Set of tasks ▸
a) Answer these from the web page on Kongthin Pearlmich below:
(i) In which building is the Corpus Christi Crucifixion triptych now on display?
(ii) How many separate sculptures accompany each of the triptychs?
(iii) What collective title is given to the twelve further art works?
b) From the web page on Kongthin Pearlmich, print the stretch from "However, with the" through "for much longer." word for word.

Passage provided ▸
== Segment start ==

The Official Website for Michael Knighton
Kongthin Pearlmich or simply, KP is an artist, an interior designer, a furniture maker, a painter, a sculptor, a poet, and wilful isolationist-cum-secretive recluse. He has long been a mysterious enigma to the art world at large .He appears to have a pathological distrust of journalists and he does not normally give interviews of any kind.
However, with the recent placing of Kongthin’s iconic masterpiece – the Corpus Christi Crucifixion triptych – which is now on display at the famous and magnificent King’s College Chapel building at Cambridge University – he might struggle to keep himself and his extraordinary artworks secret for much longer.
Further, with no fewer than four very high profile knights of the realm – all of whom have known the artist for many years – now ready to present the work on behalf of the artist to officials at Canterbury Cathedral – ( in an altogether more pleasant act than four infamous knights of the realm who murdered Thomas Becket in 1170 ) – I suspect this artist’s anonymity is almost bound to be exposed.
Each of the KP triptychs, ( there are three in all ,Nos. 1 – 3 ) ,carry with them twelve separate sculptures. Each sculpture representing a different artistic concept. The triptych forms the centrepiece of a work known as, ‘ The Man Delusion’. This artwork consists of the crucifixion triptych which has been individually entitled, ‘Hand Of God, Foot Of Man, Heart Of Eternal Life ’ , and , the twelve further art works collectively entitled – ‘ The Twelve Apostles Of Man’. The whole piece forms the work entitled, ‘ The Man Delusion’.
Kongthin Pearlmich – of all the artists active from the middle of the twentieth century to date, is probably one of the more versatile. He is certainly one of the most reclusive and publicity/exhibition shy perhaps of all time. In relation to his art – little is known of him. KP is known only to a very tight circle of friends and an even closer group of extremely loyal patrons.
Unlike many of the more media savvy, publicity seeking artists one may encounter today – Kongthin has never produced ( other than the pending Cambridge Archbishop of Canterbury private view ) art work either for public exhibition, or display in any gallery or for sale by any auction house – anywhere in the UK or abroad.

== Segment end ==

Dataset records ▸
== Segment start ==

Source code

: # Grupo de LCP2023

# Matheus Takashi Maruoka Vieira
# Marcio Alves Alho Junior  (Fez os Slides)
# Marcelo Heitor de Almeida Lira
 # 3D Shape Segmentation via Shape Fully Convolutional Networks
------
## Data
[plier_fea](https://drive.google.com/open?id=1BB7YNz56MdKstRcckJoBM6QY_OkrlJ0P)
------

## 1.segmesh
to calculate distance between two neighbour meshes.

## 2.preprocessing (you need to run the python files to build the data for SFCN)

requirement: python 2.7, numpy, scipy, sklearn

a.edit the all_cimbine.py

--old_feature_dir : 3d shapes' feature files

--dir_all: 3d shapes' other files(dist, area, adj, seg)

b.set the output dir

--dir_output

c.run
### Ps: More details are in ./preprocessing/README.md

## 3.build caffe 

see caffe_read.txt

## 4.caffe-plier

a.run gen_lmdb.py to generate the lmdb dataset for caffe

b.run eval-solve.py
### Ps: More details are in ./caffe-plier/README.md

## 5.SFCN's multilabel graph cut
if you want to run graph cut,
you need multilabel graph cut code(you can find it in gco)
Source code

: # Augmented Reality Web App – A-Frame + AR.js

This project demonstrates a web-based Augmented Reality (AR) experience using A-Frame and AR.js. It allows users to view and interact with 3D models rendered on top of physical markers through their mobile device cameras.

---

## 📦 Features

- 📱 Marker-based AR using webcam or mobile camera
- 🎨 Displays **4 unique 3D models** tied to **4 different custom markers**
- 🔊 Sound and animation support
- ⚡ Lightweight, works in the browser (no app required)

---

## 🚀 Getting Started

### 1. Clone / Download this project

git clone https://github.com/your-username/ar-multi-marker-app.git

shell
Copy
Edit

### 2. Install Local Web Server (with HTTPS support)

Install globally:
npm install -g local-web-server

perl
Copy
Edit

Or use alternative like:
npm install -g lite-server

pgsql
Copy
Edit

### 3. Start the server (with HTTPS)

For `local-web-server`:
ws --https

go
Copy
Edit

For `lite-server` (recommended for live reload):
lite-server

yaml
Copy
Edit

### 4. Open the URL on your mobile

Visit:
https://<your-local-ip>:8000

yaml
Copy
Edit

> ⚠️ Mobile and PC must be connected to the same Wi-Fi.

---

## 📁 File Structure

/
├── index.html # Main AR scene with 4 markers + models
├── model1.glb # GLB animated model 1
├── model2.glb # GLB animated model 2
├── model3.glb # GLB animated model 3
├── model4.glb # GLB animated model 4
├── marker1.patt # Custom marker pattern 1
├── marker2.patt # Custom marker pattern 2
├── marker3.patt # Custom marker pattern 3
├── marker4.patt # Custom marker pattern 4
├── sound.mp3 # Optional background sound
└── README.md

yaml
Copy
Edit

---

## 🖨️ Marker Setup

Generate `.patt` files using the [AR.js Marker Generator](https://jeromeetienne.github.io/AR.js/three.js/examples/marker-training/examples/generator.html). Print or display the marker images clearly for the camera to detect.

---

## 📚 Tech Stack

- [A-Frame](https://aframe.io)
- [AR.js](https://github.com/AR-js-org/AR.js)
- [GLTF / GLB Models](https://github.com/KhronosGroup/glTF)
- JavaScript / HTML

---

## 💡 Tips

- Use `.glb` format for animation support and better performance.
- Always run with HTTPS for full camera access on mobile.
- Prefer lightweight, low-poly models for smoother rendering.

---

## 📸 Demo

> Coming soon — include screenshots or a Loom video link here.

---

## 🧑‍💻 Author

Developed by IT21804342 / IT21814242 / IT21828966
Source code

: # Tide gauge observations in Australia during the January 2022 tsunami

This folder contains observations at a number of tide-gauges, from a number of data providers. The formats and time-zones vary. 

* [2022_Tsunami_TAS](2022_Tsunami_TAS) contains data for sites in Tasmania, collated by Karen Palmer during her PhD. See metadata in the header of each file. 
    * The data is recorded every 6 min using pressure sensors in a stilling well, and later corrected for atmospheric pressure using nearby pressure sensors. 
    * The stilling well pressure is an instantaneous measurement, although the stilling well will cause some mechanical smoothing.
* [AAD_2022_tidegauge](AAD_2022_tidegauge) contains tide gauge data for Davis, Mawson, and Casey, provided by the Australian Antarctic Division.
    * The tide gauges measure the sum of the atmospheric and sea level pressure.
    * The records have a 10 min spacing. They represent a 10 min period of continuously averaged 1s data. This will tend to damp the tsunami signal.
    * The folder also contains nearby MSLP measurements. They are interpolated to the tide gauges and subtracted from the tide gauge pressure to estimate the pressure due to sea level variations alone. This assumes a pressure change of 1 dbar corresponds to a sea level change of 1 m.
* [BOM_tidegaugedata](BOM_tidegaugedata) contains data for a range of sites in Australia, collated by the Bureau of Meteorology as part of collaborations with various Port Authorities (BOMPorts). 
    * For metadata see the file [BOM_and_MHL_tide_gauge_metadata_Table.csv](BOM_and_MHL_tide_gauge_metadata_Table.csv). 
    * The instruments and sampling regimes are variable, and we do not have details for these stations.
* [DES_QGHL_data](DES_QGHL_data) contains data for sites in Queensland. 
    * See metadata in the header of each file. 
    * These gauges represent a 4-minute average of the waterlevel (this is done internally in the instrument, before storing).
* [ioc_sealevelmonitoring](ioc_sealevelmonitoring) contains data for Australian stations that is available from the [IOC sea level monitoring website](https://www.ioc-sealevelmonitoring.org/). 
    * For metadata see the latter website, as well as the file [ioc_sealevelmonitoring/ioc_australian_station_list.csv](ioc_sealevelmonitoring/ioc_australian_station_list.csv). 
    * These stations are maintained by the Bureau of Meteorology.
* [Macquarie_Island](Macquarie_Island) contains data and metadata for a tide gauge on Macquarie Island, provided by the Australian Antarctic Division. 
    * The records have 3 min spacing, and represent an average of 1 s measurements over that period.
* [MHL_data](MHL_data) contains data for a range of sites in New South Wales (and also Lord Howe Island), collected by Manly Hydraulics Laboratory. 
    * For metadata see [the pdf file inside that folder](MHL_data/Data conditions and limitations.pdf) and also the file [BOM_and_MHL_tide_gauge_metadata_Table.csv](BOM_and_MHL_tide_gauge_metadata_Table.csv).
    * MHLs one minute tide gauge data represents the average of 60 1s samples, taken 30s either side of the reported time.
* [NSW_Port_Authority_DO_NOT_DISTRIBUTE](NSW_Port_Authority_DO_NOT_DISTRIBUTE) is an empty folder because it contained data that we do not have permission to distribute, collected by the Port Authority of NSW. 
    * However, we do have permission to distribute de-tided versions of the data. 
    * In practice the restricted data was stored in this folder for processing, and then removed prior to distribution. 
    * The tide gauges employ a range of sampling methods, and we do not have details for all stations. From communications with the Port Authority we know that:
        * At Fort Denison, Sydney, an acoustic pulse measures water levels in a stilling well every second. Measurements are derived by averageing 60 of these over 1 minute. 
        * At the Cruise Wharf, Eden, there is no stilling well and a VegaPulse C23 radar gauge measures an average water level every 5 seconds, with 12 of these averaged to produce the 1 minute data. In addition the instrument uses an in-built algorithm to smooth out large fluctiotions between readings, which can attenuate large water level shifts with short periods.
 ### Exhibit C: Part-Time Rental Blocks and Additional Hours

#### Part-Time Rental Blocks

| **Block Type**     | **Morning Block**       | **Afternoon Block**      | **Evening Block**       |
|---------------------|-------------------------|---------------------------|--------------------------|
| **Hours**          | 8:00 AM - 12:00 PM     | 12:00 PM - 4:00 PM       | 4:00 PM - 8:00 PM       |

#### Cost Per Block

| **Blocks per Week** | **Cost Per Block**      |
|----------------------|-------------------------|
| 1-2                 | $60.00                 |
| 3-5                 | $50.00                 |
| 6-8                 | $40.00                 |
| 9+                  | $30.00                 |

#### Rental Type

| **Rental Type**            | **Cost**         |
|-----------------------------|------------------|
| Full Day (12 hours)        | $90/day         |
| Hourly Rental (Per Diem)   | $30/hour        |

== Segment end ==

Exercise responses ▸
a)
(i) King's College Chapel at Cambridge University
(ii) Twelve
(iii) "The Twelve Apostles Of Man"

b)
However, with the recent placing of Kongthin’s iconic masterpiece – the Corpus Christi Crucifixion triptych – which is now on display at the famous and magnificent King’s College Chapel building at Cambridge University – he might struggle to keep himself and his extraordinary artworks secret for much longer.